Broader Implications for Bitcoin
Monetary Policy in a Post-Labor Growth Economy
AI-driven productivity challenges the assumption that employment is the primary transmission channel between growth and social welfare. As output rises without broad-based hiring, central banks and governments may be forced to reconsider how they define economic success and policy targets. Over the next several years, this tension could accelerate experiments with alternative metrics, fiscal redistribution, or new social contracts.
Infrastructure as the New AI Bottleneck
The shift from software to physical AI implies that power, hardware supply chains, and energy policy will increasingly shape technological progress. Jurisdictions that fail to expand grid capacity or streamline permitting may lose competitiveness, while those that succeed attract capital and talent. This dynamic has cross-border relevance and will influence how digital transformation intersects with industrial policy.
Bitcoin as a Liquidity-Sensitive Monetary Asset
In a world of reflationary growth and shifting policy signals, Bitcoin’s role increasingly resembles that of a macro-sensitive monetary asset rather than a purely speculative instrument. Its performance under rising PMIs and dollar weakness suggests relevance as a hedge against policy miscalibration and currency debasement. Over a multi-year horizon, this positioning could deepen Bitcoin’s integration into global portfolio strategies.
Political Economy of Automation
Widespread AI adoption raises the probability of political backlash as voters confront job redesign and displacement. Regulatory interventions aimed at slowing automation could create uneven adoption across regions, reshaping global competitiveness. Bitcoin’s neutral, borderless nature may gain relevance as trust in domestic policy responses diverges across jurisdictions.

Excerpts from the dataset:
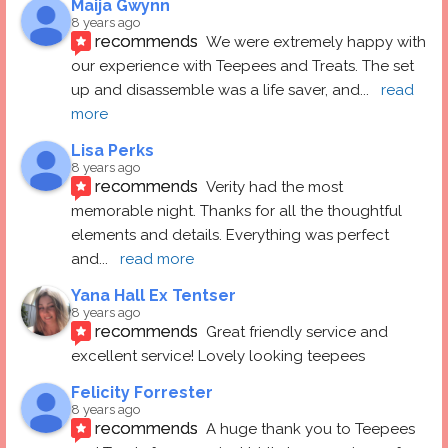
Maija Gwynn
8 years ago
recommends
We were extremely happy with 
our experience with Teepees and Treats. The set 
up and disassemble was a life saver, and
... 
read 
more
Lisa Perks
8 years ago
recommends
Verity had the most 
memorable night. Thanks for all the thoughtful 
elements and details. Everything was perfect 
and
... 
read more
Yana Hall Ex Tentser
8 years ago
recommends
Great friendly service and 
excellent service! Lovely looking teepees
Felicity Forrester
8 years ago
recommends
A huge thank you to Teepees 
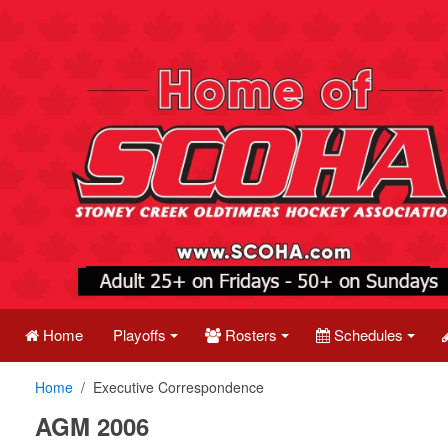
Home
Playoffs
Rosters
Schedules
Home
Executive Correspondence
AGM 2006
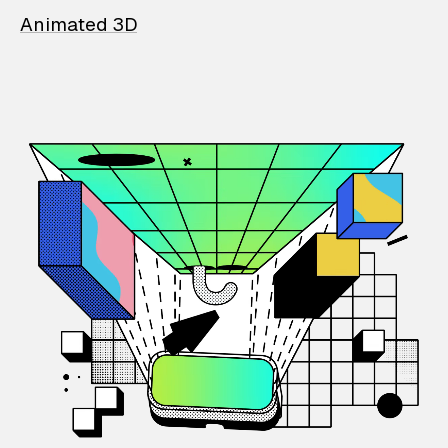
Animated 3D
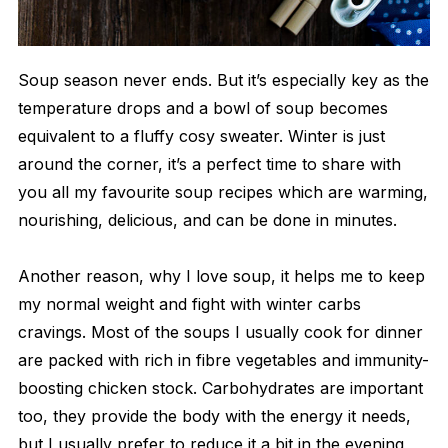
Soup season never ends. But it’s especially key as the
temperature drops and a bowl of soup becomes
equivalent to a fluffy cosy sweater. Winter is just
around the corner, it’s a perfect time to share with
you all my favourite soup recipes which are warming,
nourishing, delicious, and can be done in minutes.
Another reason, why I love soup, it helps me to keep
my normal weight and fight with winter carbs
cravings. Most of the soups I usually cook for dinner
are packed with rich in fibre vegetables and immunity-
boosting chicken stock. Carbohydrates are important
too, they provide the body with the energy it needs,
but I usually prefer to reduce it a bit in the evening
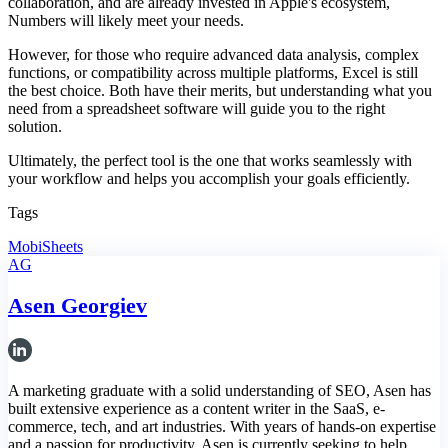
collaboration, and are already invested in Apple's ecosystem,
Numbers will likely meet your needs.
However, for those who require advanced data analysis, complex
functions, or compatibility across multiple platforms, Excel is still
the best choice. Both have their merits, but understanding what you
need from a spreadsheet software will guide you to the right
solution.
Ultimately, the perfect tool is the one that works seamlessly with
your workflow and helps you accomplish your goals efficiently.
Tags
MobiSheets
AG
Asen Georgiev
A marketing graduate with a solid understanding of SEO, Asen has
built extensive experience as a content writer in the SaaS, e-
commerce, tech, and art industries. With years of hands-on expertise
and a passion for productivity, Asen is currently seeking to help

# INSTRUCTION A
In the excerpt on AI and Bitcoin, recast the paragraph beginning "The shift from software to physical AI" as a brief bulleted list that keeps its main facts.
# INSTRUCTION B
Reproduce word for word the passage of the excerpt on AI and Bitcoin from "Bitcoin as a" to "global portfolio strategies.".

# PROBLEM SOLUTION A
- Moving from software to physical AI means power, hardware supply chains, and energy policy will increasingly shape technological progress.
- Jurisdictions that fail to expand grid capacity or streamline permitting may lose competitiveness, while those that succeed attract capital and talent.
- This dynamic has cross-border relevance and will influence how digital transformation intersects with industrial policy.

# PROBLEM SOLUTION B
Bitcoin as a Liquidity-Sensitive Monetary Asset
In a world of reflationary growth and shifting policy signals, Bitcoin’s role increasingly resembles that of a macro-sensitive monetary asset rather than a purely speculative instrument. Its performance under rising PMIs and dollar weakness suggests relevance as a hedge against policy miscalibration and currency debasement. Over a multi-year horizon, this positioning could deepen Bitcoin’s integration into global portfolio strategies.